Photo by B. A. Nilsson |
It’s not so rural here as to be without supermarkets and big-box stores, which perch about twenty minutes away in the struggling city of Amsterdam. But the supermarkets here (as have yours, I’m sure) are now limiting their hours and the hardware giants are limiting the number of customers allowed within, asking their overflow customers to wait in a well-spaced line, said spacing demarcated by PVC pipe sculptures reminiscent of a Christo installation.
Yet with the official start of spring have come actual hints of the season itself. The grimy, granular snow, which never reached an oppressive accumulation, is being washed away despite a few weak attempts at revival.
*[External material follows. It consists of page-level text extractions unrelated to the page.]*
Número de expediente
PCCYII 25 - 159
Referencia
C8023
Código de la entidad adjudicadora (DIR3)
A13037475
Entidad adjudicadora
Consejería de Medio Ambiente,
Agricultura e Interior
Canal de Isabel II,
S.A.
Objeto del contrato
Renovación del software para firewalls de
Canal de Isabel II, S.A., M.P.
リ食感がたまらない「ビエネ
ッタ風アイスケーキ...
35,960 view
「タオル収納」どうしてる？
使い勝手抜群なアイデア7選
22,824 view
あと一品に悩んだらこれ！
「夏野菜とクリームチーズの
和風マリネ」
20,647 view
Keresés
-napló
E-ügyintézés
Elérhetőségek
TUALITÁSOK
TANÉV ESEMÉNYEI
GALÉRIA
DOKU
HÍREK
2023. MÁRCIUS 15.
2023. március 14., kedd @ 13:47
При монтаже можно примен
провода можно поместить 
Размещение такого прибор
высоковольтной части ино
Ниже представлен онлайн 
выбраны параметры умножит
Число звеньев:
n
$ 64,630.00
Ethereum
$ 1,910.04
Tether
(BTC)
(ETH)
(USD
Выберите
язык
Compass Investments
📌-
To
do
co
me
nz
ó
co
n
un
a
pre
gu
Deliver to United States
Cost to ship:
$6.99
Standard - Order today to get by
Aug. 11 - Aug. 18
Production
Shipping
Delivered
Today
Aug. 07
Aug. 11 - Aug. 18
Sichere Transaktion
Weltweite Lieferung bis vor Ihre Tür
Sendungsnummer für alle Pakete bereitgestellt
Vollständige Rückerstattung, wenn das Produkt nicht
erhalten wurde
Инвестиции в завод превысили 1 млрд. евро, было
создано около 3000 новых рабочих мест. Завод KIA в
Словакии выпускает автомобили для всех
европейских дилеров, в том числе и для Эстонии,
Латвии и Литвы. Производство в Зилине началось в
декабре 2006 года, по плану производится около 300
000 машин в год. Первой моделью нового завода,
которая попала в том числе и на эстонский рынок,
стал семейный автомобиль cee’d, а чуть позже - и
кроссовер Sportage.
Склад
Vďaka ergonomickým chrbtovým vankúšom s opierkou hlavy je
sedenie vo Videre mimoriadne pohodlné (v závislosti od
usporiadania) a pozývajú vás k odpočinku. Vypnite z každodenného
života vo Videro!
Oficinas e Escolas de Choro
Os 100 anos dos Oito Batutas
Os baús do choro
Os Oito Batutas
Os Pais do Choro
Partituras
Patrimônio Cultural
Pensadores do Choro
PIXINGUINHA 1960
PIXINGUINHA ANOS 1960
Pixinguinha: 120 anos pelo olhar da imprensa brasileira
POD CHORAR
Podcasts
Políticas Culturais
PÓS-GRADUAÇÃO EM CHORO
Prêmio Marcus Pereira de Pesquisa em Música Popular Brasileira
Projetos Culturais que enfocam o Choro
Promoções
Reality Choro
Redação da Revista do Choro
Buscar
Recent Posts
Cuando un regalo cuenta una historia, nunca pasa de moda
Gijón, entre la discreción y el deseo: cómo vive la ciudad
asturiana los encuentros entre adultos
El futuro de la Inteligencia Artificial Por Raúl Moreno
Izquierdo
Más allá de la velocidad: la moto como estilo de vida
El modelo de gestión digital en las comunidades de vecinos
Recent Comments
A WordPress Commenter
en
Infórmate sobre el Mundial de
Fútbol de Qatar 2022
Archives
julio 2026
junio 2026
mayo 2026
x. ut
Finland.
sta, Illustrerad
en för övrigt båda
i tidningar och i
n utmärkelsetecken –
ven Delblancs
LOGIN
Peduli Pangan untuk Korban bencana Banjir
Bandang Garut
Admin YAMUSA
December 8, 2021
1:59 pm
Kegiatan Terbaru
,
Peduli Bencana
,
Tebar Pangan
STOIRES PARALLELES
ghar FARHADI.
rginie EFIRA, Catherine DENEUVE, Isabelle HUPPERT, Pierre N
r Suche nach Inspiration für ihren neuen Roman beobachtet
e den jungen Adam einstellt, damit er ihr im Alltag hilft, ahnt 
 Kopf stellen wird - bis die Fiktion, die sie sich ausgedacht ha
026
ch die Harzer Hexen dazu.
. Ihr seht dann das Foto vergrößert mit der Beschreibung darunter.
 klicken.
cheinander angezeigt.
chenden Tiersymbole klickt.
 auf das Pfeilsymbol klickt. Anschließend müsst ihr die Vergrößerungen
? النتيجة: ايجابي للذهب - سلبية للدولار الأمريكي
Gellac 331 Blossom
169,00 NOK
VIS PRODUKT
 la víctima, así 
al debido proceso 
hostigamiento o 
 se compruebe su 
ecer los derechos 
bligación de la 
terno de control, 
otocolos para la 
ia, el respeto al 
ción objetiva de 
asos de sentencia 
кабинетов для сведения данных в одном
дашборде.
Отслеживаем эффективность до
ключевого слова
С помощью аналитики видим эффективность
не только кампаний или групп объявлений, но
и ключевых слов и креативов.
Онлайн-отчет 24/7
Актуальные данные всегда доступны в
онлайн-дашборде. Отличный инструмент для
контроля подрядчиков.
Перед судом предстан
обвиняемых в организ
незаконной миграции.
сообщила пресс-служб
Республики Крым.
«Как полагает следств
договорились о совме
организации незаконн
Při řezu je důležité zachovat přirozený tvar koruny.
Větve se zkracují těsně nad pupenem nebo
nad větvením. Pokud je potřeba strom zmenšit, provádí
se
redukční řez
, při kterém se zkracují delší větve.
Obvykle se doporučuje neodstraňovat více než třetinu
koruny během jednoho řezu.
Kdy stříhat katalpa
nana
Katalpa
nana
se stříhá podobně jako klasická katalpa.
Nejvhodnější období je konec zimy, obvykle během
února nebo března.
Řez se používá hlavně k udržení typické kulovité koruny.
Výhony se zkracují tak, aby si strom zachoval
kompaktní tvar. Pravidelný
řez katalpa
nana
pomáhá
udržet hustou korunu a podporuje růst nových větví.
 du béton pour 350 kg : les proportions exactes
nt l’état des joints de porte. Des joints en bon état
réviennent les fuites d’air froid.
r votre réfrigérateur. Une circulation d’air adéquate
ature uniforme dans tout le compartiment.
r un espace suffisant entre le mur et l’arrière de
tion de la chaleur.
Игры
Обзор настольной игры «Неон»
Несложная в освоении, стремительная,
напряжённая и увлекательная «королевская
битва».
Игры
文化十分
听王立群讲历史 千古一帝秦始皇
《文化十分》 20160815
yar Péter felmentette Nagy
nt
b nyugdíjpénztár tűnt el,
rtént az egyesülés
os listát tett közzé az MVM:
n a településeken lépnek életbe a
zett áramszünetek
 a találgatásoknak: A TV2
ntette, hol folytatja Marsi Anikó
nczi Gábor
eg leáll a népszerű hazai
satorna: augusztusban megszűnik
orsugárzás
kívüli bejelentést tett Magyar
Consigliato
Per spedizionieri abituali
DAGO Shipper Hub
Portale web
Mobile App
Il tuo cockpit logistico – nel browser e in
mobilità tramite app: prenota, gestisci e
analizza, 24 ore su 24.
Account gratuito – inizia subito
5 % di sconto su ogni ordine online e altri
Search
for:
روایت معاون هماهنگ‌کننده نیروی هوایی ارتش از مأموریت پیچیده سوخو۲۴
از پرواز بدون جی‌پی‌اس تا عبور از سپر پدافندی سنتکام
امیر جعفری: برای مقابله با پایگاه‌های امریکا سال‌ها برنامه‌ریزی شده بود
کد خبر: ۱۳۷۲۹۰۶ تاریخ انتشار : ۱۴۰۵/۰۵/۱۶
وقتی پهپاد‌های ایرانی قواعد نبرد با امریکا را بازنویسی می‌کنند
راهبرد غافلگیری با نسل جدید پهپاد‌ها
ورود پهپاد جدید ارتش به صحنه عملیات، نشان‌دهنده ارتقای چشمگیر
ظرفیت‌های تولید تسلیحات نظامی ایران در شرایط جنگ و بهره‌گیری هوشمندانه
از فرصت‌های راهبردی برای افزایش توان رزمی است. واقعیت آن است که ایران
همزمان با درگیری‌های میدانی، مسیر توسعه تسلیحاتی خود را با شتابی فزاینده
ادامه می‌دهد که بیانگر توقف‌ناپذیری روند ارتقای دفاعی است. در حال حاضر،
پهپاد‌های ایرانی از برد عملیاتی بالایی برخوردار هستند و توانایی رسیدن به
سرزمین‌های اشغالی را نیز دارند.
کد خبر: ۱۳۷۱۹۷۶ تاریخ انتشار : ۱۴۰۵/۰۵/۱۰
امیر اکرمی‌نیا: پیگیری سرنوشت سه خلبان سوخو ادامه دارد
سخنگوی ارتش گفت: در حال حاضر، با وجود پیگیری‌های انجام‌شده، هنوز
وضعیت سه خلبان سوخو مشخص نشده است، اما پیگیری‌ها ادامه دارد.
Birdsong has increased. And the driveway that leads to our fields shows the surest sign: it has turned into a rutted mudhole.
What’s different is the start-of-spring scheduling. This is a time when it’s easy to get rid of outdoor debris, before the burdock and nettles obscure the view – indeed, it’s a time to try to get rid of burdock and nettles, neither of which I cook with, both of which inflict their seeds and/or pain when I’m among them. Usually my project-driven brain has me psychologically tied to my desk chair as I scramble to finish some cerebral project. Now I have so few of those facing me that it’s a joy to ramble in the chilly outdoors.
So our little paradise remains inviting – a paradise found, I suppose, as those sardined into cities have to grapple more directly with what’s around them. I have long regretted that I bypassed the chance to advance my career, such as it was, as a resident of Manhattan (or, more likely, an adjacent borough), but I’ve already been aging out of that desire as my stumblebum career continues to resist sprouting the wings I’d dreamed would soar me into fortune.
I’m pretty fortunate where I am. Fate? Some manner of divine plan? Not at all. Sheer dumb luck. I’ll take it.